There are yet more experiments to be done on lanthanum hydride in order to validate that it truly does become superconductive at the advertised temperatures, as well as experiments on other materials. Eventually they’ll have to figure out how to turn the pressure down.

The race to produce lanthanum hydride demonstrates the fractal-like nature of science research. Each advance builds on decades of prior knowledge—but even the efforts to synthesise lanthanum hydride were just a small snapshot of the work going on across the world on hydrides.

Another well-known high-pressure physics group from the University of Osaka has joined forces with Eremets’ team to measure the superconductivity of hydrogen sulfide in a high magnetic field. HPSTAR, an institute in China established by pioneering physicist Ho-Kwang (Dave) Mao (once a Geophysical Lab scientist himself) has also joined the effort.

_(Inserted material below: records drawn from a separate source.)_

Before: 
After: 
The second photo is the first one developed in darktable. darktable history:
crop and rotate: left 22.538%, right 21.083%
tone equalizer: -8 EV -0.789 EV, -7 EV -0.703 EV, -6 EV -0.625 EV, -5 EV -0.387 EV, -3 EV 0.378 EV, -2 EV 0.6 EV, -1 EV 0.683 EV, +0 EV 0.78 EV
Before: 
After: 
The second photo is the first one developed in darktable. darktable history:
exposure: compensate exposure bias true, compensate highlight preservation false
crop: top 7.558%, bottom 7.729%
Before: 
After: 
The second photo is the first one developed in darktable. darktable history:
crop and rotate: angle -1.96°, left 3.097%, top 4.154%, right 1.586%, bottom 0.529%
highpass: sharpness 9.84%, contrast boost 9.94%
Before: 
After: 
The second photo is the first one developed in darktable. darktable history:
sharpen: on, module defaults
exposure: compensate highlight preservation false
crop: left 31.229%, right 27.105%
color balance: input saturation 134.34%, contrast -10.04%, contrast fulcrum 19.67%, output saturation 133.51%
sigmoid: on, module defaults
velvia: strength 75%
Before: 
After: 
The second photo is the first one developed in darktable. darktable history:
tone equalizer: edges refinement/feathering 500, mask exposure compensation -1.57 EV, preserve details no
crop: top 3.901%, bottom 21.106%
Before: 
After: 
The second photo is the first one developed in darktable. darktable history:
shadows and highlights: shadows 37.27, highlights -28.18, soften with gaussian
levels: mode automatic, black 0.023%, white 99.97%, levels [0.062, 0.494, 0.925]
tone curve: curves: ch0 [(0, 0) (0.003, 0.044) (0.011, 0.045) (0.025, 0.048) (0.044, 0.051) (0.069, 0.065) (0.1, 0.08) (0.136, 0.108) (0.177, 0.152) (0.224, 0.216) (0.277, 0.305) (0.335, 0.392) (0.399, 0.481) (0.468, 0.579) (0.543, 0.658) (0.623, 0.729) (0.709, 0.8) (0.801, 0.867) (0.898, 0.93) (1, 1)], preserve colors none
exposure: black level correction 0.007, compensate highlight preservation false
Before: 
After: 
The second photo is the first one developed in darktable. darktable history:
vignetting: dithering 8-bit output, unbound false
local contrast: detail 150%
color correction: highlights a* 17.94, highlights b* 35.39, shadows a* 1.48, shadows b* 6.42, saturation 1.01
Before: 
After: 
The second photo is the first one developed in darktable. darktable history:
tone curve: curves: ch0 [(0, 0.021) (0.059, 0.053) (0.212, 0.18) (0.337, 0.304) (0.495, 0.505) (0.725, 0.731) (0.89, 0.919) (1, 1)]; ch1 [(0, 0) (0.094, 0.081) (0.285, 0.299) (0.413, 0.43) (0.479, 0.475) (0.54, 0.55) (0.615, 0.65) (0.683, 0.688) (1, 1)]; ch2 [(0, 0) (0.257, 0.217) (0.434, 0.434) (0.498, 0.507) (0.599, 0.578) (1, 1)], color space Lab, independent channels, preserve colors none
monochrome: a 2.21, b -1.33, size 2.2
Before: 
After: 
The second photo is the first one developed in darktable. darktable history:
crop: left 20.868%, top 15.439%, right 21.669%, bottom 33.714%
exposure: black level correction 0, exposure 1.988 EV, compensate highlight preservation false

But, while hydrides hold the high-temperature superconductor record today, there’s no telling whether other materials might prove more useful in the future. And there’s an entire field of high-pressure physics studying plenty of other properties in these materials.

But lanthanum hydride is still a critical contribution to the field. By exploring deeper — figuring out why lanthanum hydride turns into a superconductor at ambient temperatures — perhaps theorists like Liu will be able to tweak their codes to reveal other materials that will maintain superconducting behaviours at higher temperatures or lower pressures.

Perhaps improvements to the fabrication process will bring cheaper materials, or maybe we’ll find a way to get high-pressure lanthanum hydride into a wire.

For now, the science progresses slowly, and even these small steps take gargantuan, international efforts. Without the work of both teams, there would be no lanthanum hydrides. Each contributing scientist played an irreplaceable role, and through competition came harmony.

“I’ve never seen this kind of fantastic synergy between theory and experiment. And there are all of these groups—in Germany, Russia, in China, in Japan, and in the United States,” Somayazulu told me, “who are working not only on predicting [superconductors], but modifying current experimental techniques to do these really challenging measurements. It’s bringing us all together, and we’re forming different alliances and groups of scientists to do it. That’s what’s great about these results.”